April 12, 2026
One button to calc them all
All elementary functions from a single binary operator
One magic math button? Nerds cheer, skeptics ask “But can it add”
TLDR: A researcher says one operator—exp(x) minus log(y), plus the number 1—can recreate every common math function. The crowd splits between wonder and side-eye: jokes about “brainf*ck for math,” demands to show how to add, and debates over whether EML-powered hardware could beat today’s math chips.
A mathematician claims one weird trick—an operator called EML, short for “exp minus log”—can build every button on your calculator, from plus and minus to sine, square root, and even constants like π. Think a single LEGO brick that somehow snaps into any shape. Cue the comment circus. BobbyTables2 storms in with the vibe-check: “How do you actually add with this?”—instant reality check for the dazzled crowd. selcuka drops the meme of the day: “So, like brainf*ck for math?” If you know the famously minimal (and painful) esoteric programming language, you’re already chuckling.
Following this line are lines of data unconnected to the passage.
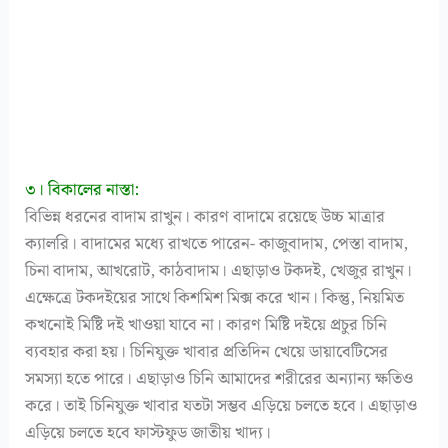
৩। বিকালের নাস্তা:
বিভিন্ন ধরনের বাদাম রাখুন। কারণ বাদামে রয়েছে উচ্চ মাত্রার
ক্যালরি। বাদামের মধ্যে রাখতে পারেন- কাজুবাদাম, পেস্তা বাদাম,
চিনা বাদাম, আখরোট, কাঠবাদাম। এছাড়াও টকদই, খেজুর রাখুন।
এক্ষেত্রে টকদইয়ের সাথে কিশমিশ মিক্স করে খান। কিন্তু, নিয়মিত
কখনোই মিষ্টি দই খাওয়া যাবে না। কারণ মিষ্টি দইয়ে প্রচুর চিনি
ব্যবহার করা হয়। চিনিযুক্ত খাবার প্রতিদিন খেয়ে ডায়াবেটিসের
সমস্যা হতে পারে। এছাড়াও চিনি আমাদের শরীরের অন্যান্য ক্ষতিও
করে। তাই চিনিযুক্ত খাবার যতটা সম্ভব এড়িয়ে চলতে হবে। এছাড়াও
এড়িয়ে চলতে হবে ফাস্টফুড জাতীয় খাদ্য।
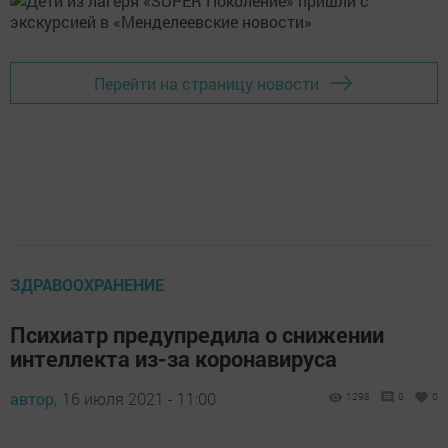
Перейти на страницу новости
ЗДРАВООХРАНЕНИЕ
Психиатр предупредила о снижении
интеллекта из-за коронавируса
автор,
16 июля 2021 - 11:00
1298
0
0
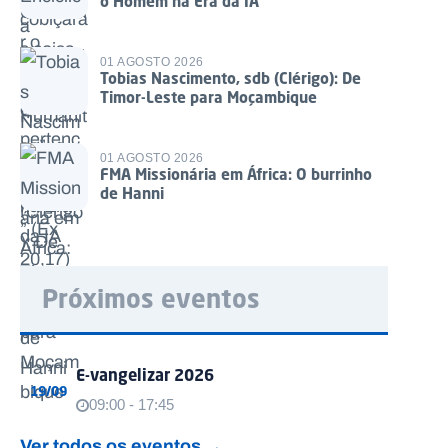
o Homem na Era da IA
01 AGOSTO 2026
Tobias Nascimento, sdb (Clérigo): De
Timor-Leste para Moçambique
01 AGOSTO 2026
FMA Missionária em África: O burrinho
de Hanni
Próximos eventos
E-vangelizar 2026
19/09
09:00 - 17:45
Ver todos os eventos →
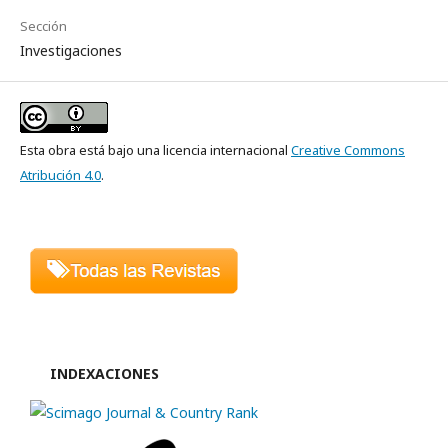
Sección
Investigaciones
Esta obra está bajo una licencia internacional
Creative Commons
Atribución 4.0
.
INDEXACIONES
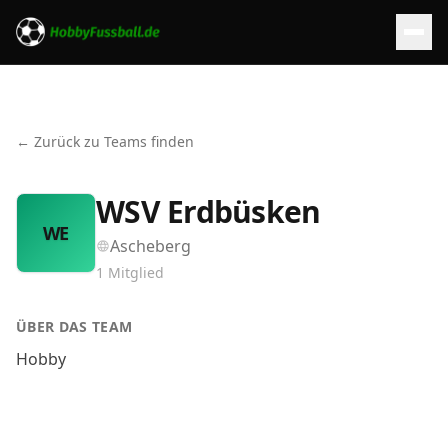
← Zurück zu Teams finden
WSV Erdbüsken
WE
Ascheberg
1
Mitglied
ÜBER DAS TEAM
Hobby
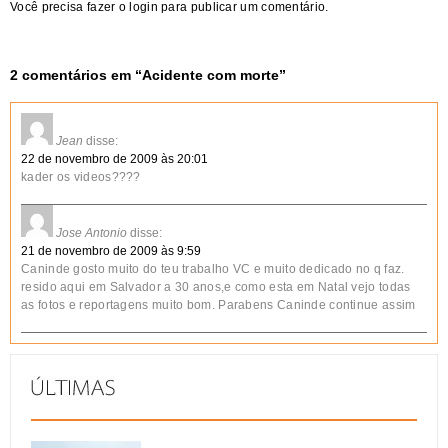
Você precisa fazer o
login
para publicar um comentário.
2 comentários em “
Acidente com morte
”
Jean
disse:
22 de novembro de 2009 às 20:01
kader os videos????
Jose Antonio
disse:
21 de novembro de 2009 às 9:59
Caninde gosto muito do teu trabalho VC e muito dedicado no q faz.
resido aqui em Salvador a 30 anos,e como esta em Natal vejo todas
as fotos e reportagens muito bom. Parabens Caninde continue assim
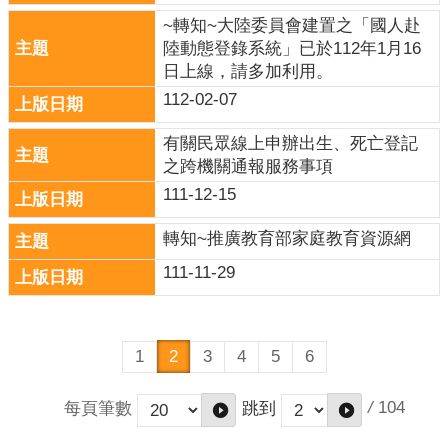
~轉知~大陸委員會建置之「國人赴
陸動態登錄系統」已於112年1月16
日上線，請多加利用。
112-02-07
有關民眾線上申辦出生、死亡登記
之跨機關通報服務事項
111-12-15
轉知~推廣教育部家庭教育資源網
111-11-29
1
2
3
4
5
6
/
104
每頁筆數
跳到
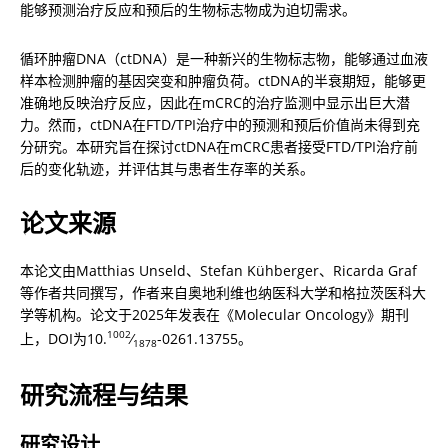
能够预测治疗反应和预后的生物标志物成为迫切需求。
循环肿瘤DNA（ctDNA）是一种新兴的生物标志物，能够通过血液
样本检测肿瘤的基因突变和肿瘤负荷。ctDNA的半衰期短，能够更
准确地反映治疗反应，因此在mCRC的治疗监测中显示出巨大潜
力。然而，ctDNA在FTD/TPI治疗中的预测和预后价值尚未得到充
分研究。本研究旨在探讨ctDNA在mCRC患者接受FTD/TPI治疗前
后的变化轨迹，并评估其与患者生存率的关系。
论文来源
本论文由Matthias Unseld、Stefan Kühberger、Ricarda Graf
等作者共同撰写，作者来自奥地利维也纳医科大学和格拉茨医科大
学等机构。论文于2025年发表在《Molecular Oncology》期刊
1002
上，DOI为10.
⁄
-0261.13755。
1878
研究流程与结果
研究设计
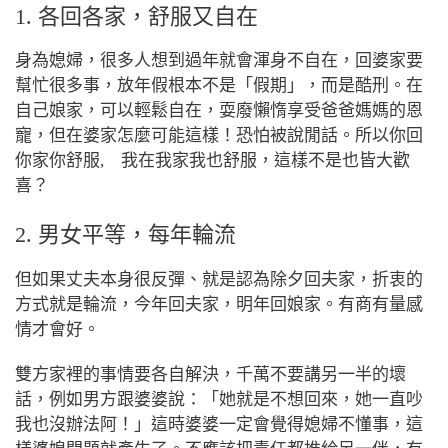
1. 各回各家，舒服又自在
身為媳婦，很多人想到過年就會渾身不自在，回婆家要
幫忙很多事，放年假根本不是「假期」，而是酷刑。在
自己娘家，可以輕鬆自在，耍廢懶惰享受爸爸媽媽的恩
寵，但在婆家怎麼可能這樣！恐怕被說閒話。所以你回
你家你舒服, 我在我家我也舒服，這樣不是也皆大歡
喜？
2. 男女平等，每年輪流
但如果丈夫本身很反彈、就是認為除夕回夫家，折衷的
方式就是輪流，今年回夫家，明年回娘家。有商有量感
情才會好。
雙方家裡的事情要各自解決，千萬不要講另一半的壞
話，例如男方跟婆婆說：「她就是不想回來，她一直吵
我也沒辦法阿！」這時婆婆一定會覺得媳婦不懂事，這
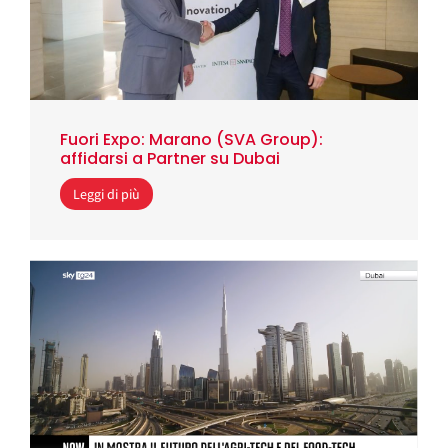
Fuori Expo: Marano (SVA Group):
affidarsi a Partner su Dubai
Leggi di più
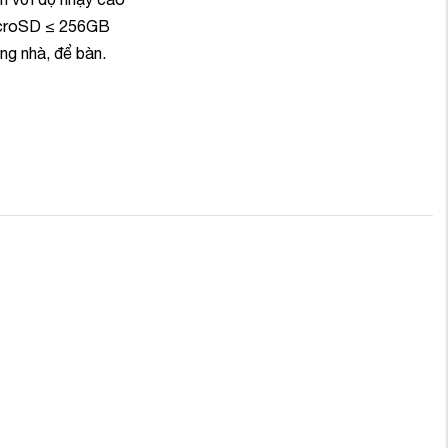
icroSD ≤ 256GB
ng nhà, để bàn.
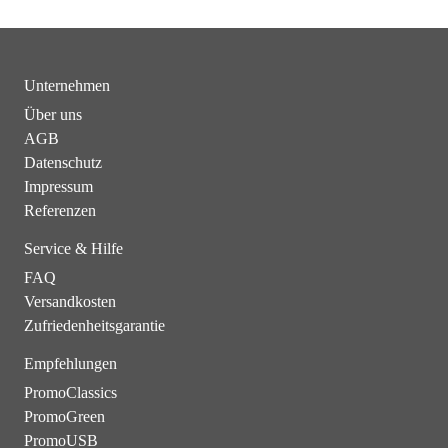
Unternehmen
Über uns
AGB
Datenschutz
Impressum
Referenzen
Service & Hilfe
FAQ
Versandkosten
Zufriedenheitsgarantie
Empfehlungen
PromoClassics
PromoGreen
PromoUSB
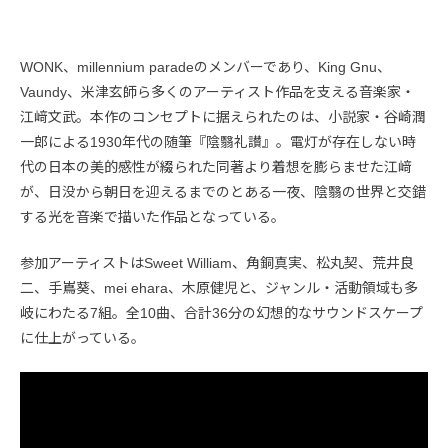
WONK、millennium paradeのメンバーであり、King Gnu、
Vaundy、米津玄師ら多くのアーティスト作品を支える音楽家・
江﨑文武。本作のコンセプトに据えられたのは、小説家・谷崎潤
一郎による1930年代の随筆『陰翳礼讃』。電灯が存在しない時
代の日本の美的感性が綴られた同著より着想を膨らませた江﨑
が、日没から朝日を迎えるまでのとある一夜、陰翳の世界と交錯
する光を音楽で描いた作品となっている。
参加アーティストはSweet William、角銅真実、松丸契、荒井良
二、手嶌葵、mei ehara、木原健児と、ジャンル・活動領域も多
岐にわたる7組。全10曲、合計36分の幻想的なサウンドスケープ
に仕上がっている。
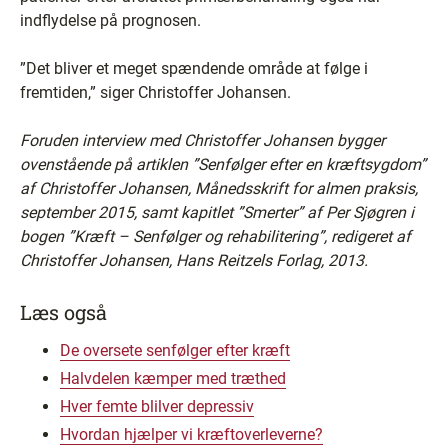
indflydelse på prognosen.
”Det bliver et meget spændende område at følge i
fremtiden,” siger Christoffer Johansen.
Foruden interview med Christoffer Johansen bygger
ovenstående på artiklen ”Senfølger efter en kræftsygdom”
af Christoffer Johansen, Månedsskrift for almen praksis,
september 2015, samt kapitlet ”Smerter” af Per Sjøgren i
bogen ”Kræft – Senfølger og rehabilitering”, redigeret af
Christoffer Johansen, Hans Reitzels Forlag, 2013.
Læs også
De oversete senfølger efter kræft
Halvdelen kæmper med træthed
Hver femte blilver depressiv
Hvordan hjælper vi kræftoverleverne?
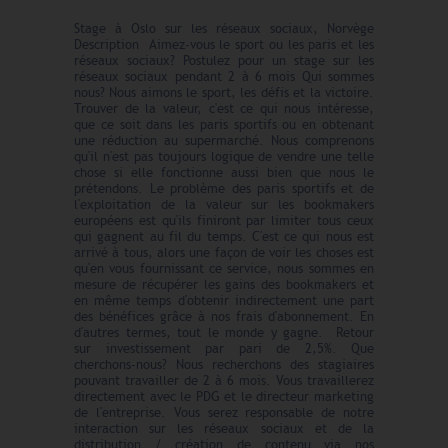
Stage à Oslo sur les réseaux sociaux, Norvège
Description Aimez-vous le sport ou les paris et les
réseaux sociaux? Postulez pour un stage sur les
réseaux sociaux pendant 2 à 6 mois Qui sommes
nous? Nous aimons le sport, les défis et la victoire.
Trouver de la valeur, c'est ce qui nous intéresse,
que ce soit dans les paris sportifs ou en obtenant
une réduction au supermarché. Nous comprenons
qu'il n'est pas toujours logique de vendre une telle
chose si elle fonctionne aussi bien que nous le
prétendons. Le problème des paris sportifs et de
l'exploitation de la valeur sur les bookmakers
européens est qu'ils finiront par limiter tous ceux
qui gagnent au fil du temps. C'est ce qui nous est
arrivé à tous, alors une façon de voir les choses est
qu'en vous fournissant ce service, nous sommes en
mesure de récupérer les gains des bookmakers et
en même temps d'obtenir indirectement une part
des bénéfices grâce à nos frais d'abonnement. En
d'autres termes, tout le monde y gagne. Retour
sur investissement par pari de 2,5%. Que
cherchons-nous? Nous recherchons des stagiaires
pouvant travailler de 2 à 6 mois. Vous travaillerez
directement avec le PDG et le directeur marketing
de l'entreprise. Vous serez responsable de notre
interaction sur les réseaux sociaux et de la
distribution / création de contenu via nos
Meanwhile, the theory heads are linking deep cuts, with peterlk calling back to a mind-bender talk about deriving the Y combinator—yes, the functional-programming magic spell—from Ruby lambdas, complete with a YouTube link. The practical crowd, led by nonfamous, is laser-focused on the real world: could a chip built to do EML super-fast beat your usual math coprocessor? And supermdguy is already dreaming up an analog calculator made of only EML “gates.”
The mood: half awe, half side-eye. Fans love the elegance—one node, infinite math—especially the claim it can even help computers rediscover formulas from data. Skeptics want receipts: speed, simplicity, and whether this is genius or just a very fancy way to press the same button a million times.
Key Points
- •Introduces a single binary operator eml(x,y)=exp(x)−ln(y) that, with constant 1, generates the full set of elementary functions and constants.
- •Provides constructive examples (e.g., exp(x)=eml(x,1); a nested form for ln) and claims analogous constructions for all standard operations.
- •EML expressions form uniform binary trees governed by the grammar S -> 1 | eml(S,S).
- •Demonstrates gradient-based symbolic regression using EML-tree circuits and the Adam optimizer.
- •Shows exact recovery of closed-form elementary functions from numerical data at shallow tree depths (up to 4).